From the cover of the 1985 J. M. Dent & Sons edition:
"One of the most original, convincing and powerful stories about man and war that has ever been written.
Here, distilled from the experiences and observations of one who fought with them in a British infantry unit, is the mood of those who landed, fought and died at Anzio in the Second World War.
There are no heroes, no victories in the story, for this is faceless, nameless, fragmented war.
Vessel of Sadness is poignant, frightening and perceptive – its theme is universal.
It helps us to understand the nature of man in a world where there is as yet no alternative to the desolations of war."






 "Black, always black. Black. Have you ever looked down into the black hole of a cellar of an Italian house from the street level, in the middle of the night, and called out to ask if anyone was there before you threw a granade in, and the echo of your voice came back to mock you, and there was stillness, and just when you were ready to pull the pin and let the grenade go, to make sure, an enormous noise rose from the bowels of the earth and these same black-clad, hooded women swarmed out of the hole in the ground screaming and howling their heads off, and they knocked you down and ran across you, grenade and all, and disappeared into the night like a lot of black bats roused from a cave. If you have, you know what it is to have been really frightened by women. Black."
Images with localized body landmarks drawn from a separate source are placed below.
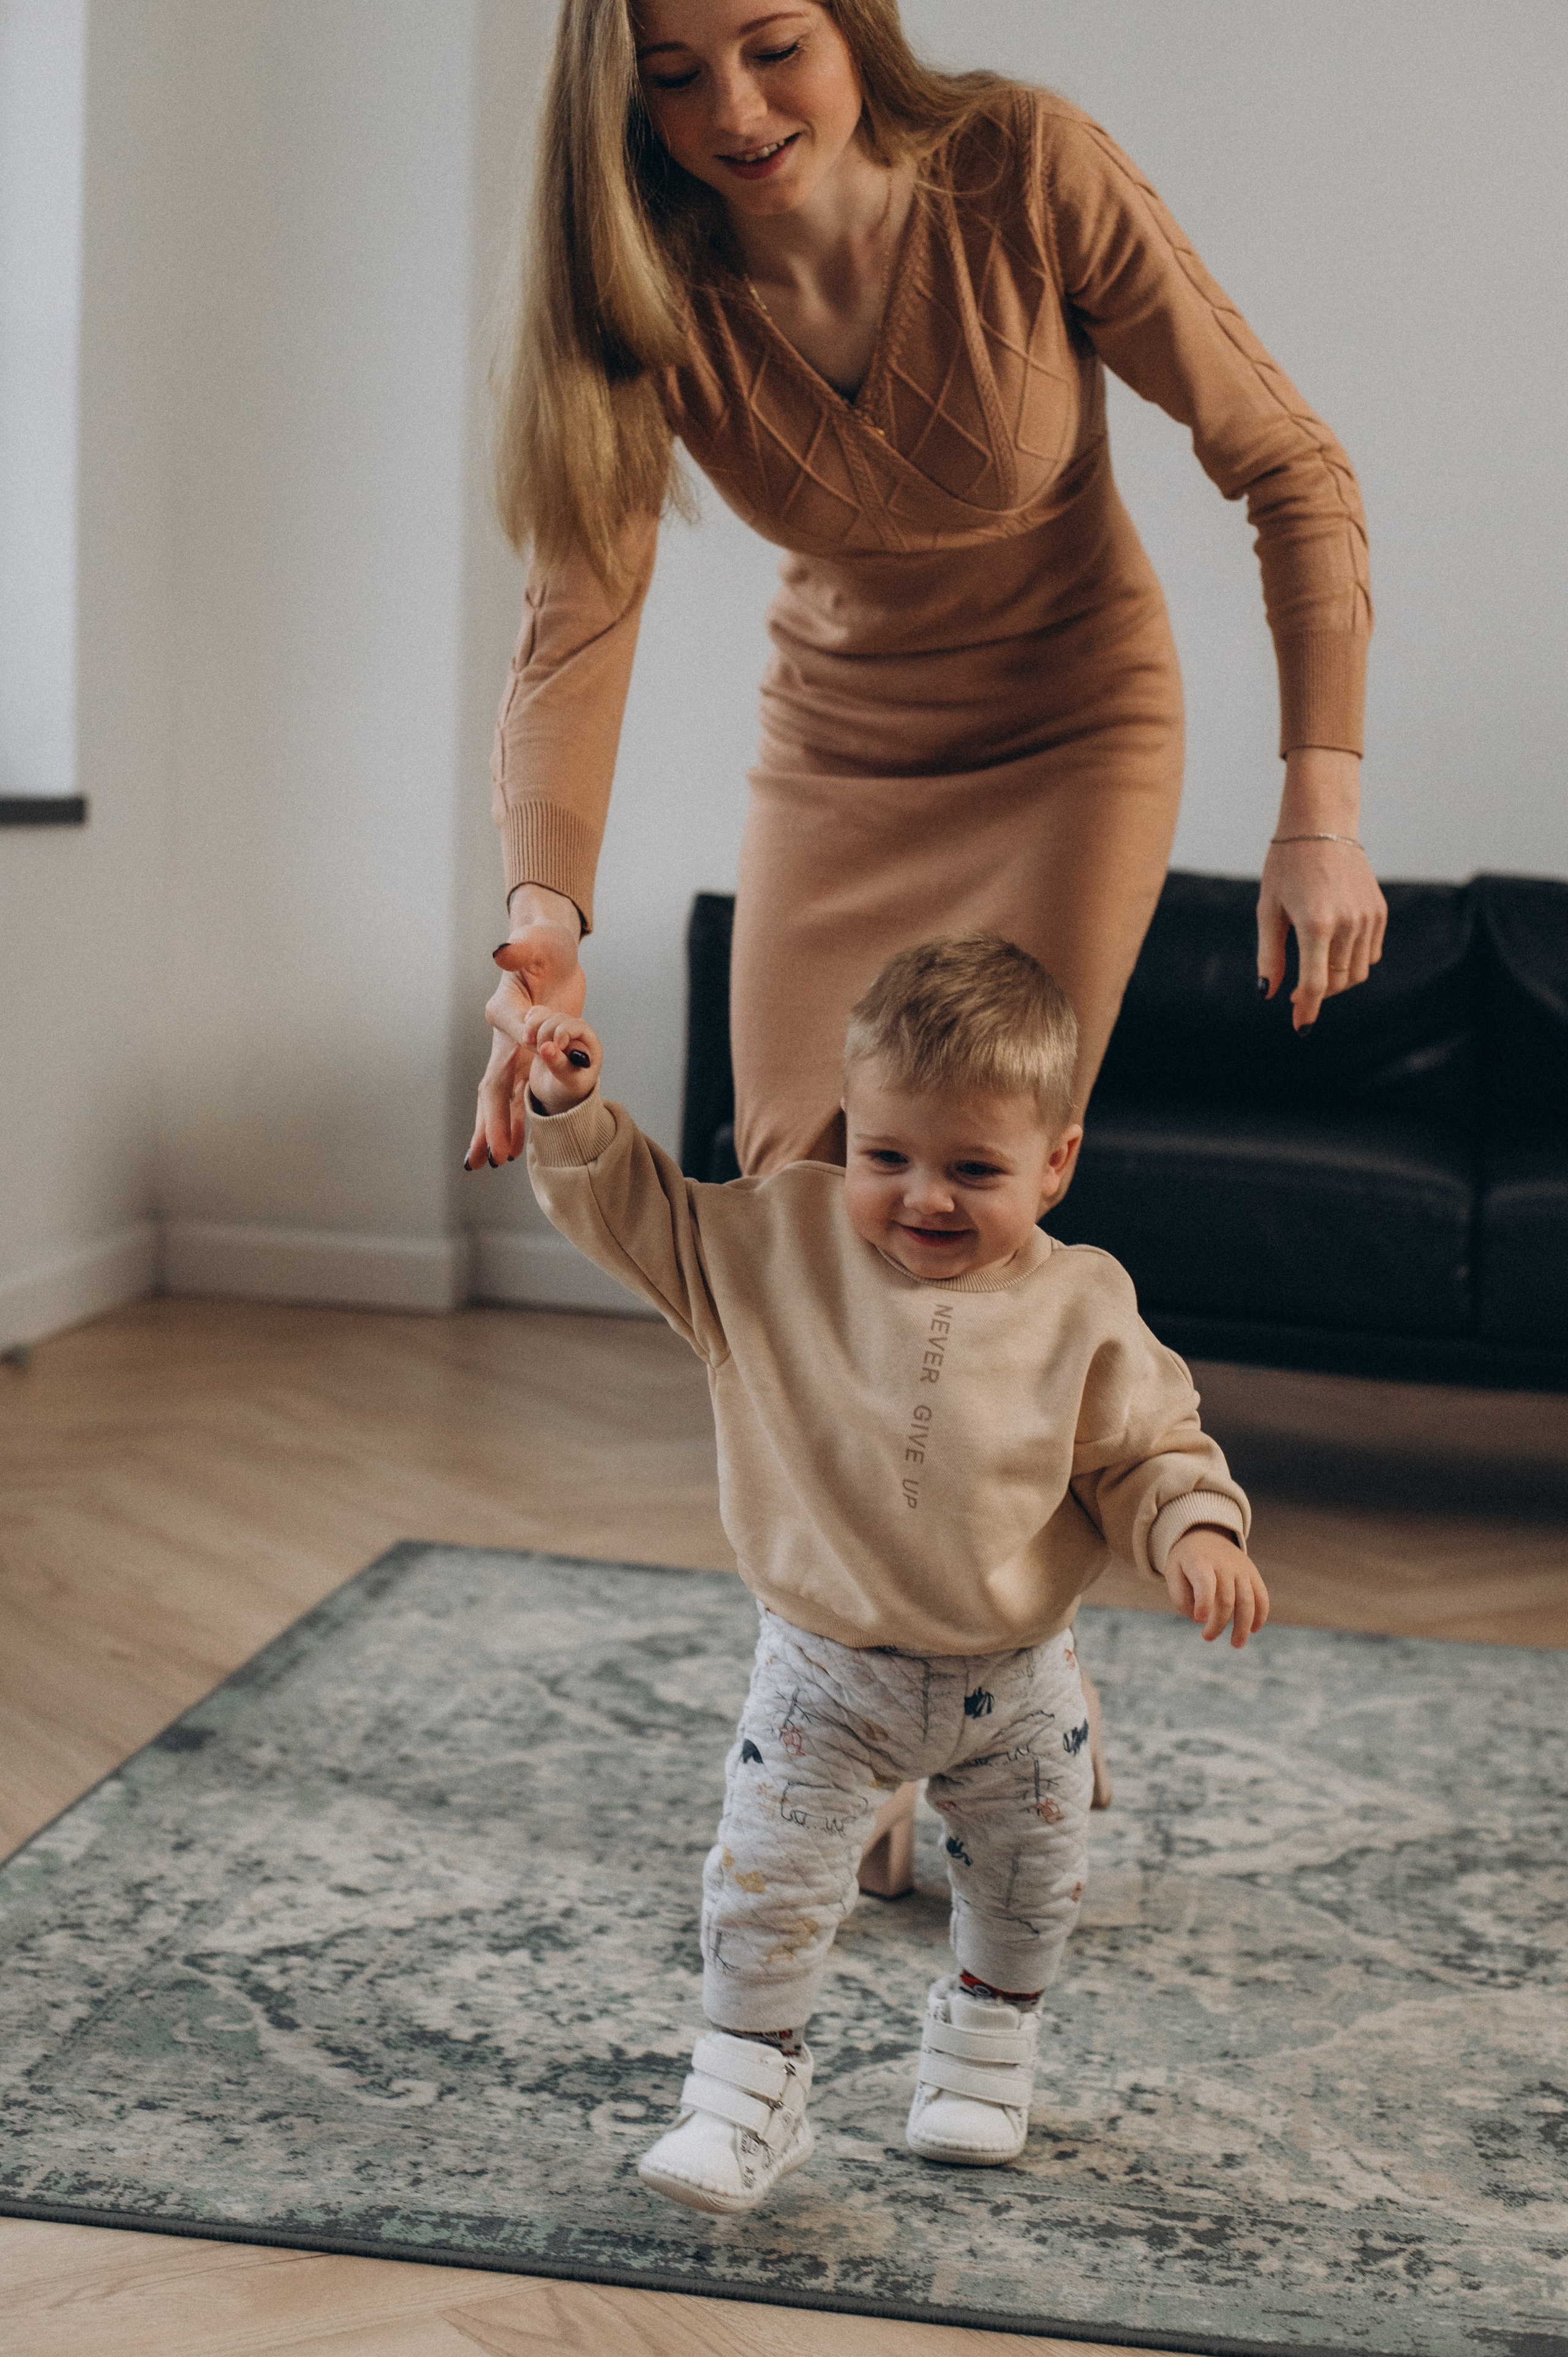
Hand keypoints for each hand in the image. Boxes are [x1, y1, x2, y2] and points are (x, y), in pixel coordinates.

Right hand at [465, 885, 584, 1168]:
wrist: (548, 950)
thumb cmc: (543, 943)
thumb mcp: (536, 942)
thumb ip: (519, 949)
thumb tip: (501, 951)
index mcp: (505, 1009)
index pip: (514, 1030)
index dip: (526, 1038)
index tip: (538, 1045)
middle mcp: (504, 1035)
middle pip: (492, 1085)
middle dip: (489, 1122)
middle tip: (485, 1157)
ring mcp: (514, 1050)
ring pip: (500, 1098)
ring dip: (494, 1130)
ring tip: (486, 1164)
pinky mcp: (527, 1057)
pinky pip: (519, 1095)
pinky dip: (515, 1121)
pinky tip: (514, 1148)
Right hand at [518, 1006, 602, 1115]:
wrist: (557, 1093)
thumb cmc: (569, 1090)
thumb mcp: (569, 1082)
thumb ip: (560, 1065)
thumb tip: (546, 1047)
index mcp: (589, 1043)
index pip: (577, 1025)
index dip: (563, 1032)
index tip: (555, 1046)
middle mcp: (575, 1032)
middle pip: (558, 1018)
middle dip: (545, 1033)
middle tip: (539, 1053)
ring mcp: (559, 1029)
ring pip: (545, 1015)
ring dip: (533, 1026)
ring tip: (528, 1044)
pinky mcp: (545, 1030)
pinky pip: (536, 1015)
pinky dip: (529, 1022)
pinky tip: (526, 1036)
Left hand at [1163, 1530, 1269, 1648]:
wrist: (1204, 1533)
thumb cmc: (1186, 1560)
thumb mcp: (1173, 1572)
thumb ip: (1180, 1597)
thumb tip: (1198, 1619)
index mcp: (1199, 1562)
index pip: (1205, 1583)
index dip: (1204, 1603)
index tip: (1199, 1620)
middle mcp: (1223, 1564)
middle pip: (1227, 1600)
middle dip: (1218, 1624)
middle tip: (1207, 1637)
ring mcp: (1241, 1569)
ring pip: (1248, 1601)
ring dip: (1243, 1626)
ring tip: (1236, 1644)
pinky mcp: (1252, 1573)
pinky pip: (1261, 1596)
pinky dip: (1261, 1614)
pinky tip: (1254, 1629)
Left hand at [1257, 748, 1386, 1030]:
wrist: (1321, 826)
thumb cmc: (1286, 867)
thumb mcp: (1268, 910)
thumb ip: (1269, 955)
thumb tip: (1268, 994)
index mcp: (1316, 925)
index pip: (1315, 984)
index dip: (1306, 1009)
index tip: (1299, 1026)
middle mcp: (1348, 924)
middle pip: (1337, 982)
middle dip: (1318, 994)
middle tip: (1297, 994)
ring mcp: (1368, 918)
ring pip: (1357, 972)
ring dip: (1336, 981)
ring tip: (1314, 970)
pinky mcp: (1379, 911)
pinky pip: (1371, 954)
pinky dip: (1353, 962)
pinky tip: (1333, 952)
"We are red-eyed, hesitant, and trembling. Some of us are detailed to go down into a neighboring wheatfield in an effort to find some of our fellows who are out there moaning. Cautiously, we press our way through the tall crop, searching, feeling in the dark.


It is two a.m. We have done what we can for those we could find in the wheatfield. We are too tense to sleep now, and anyway we are to be committed again at first light. Instead of sleeping we sit in our holes, preparing our weapons, and nod.


"Tell me, Dick. Are we sat outside the Gab Gab gap in the Mejerda Valley, hoping to get into Tunis? Or are we sat outside Rome? Does it matter which? Campoleone? Is it January or May? It's May. Dick died in this same vinyard four months ago. God!"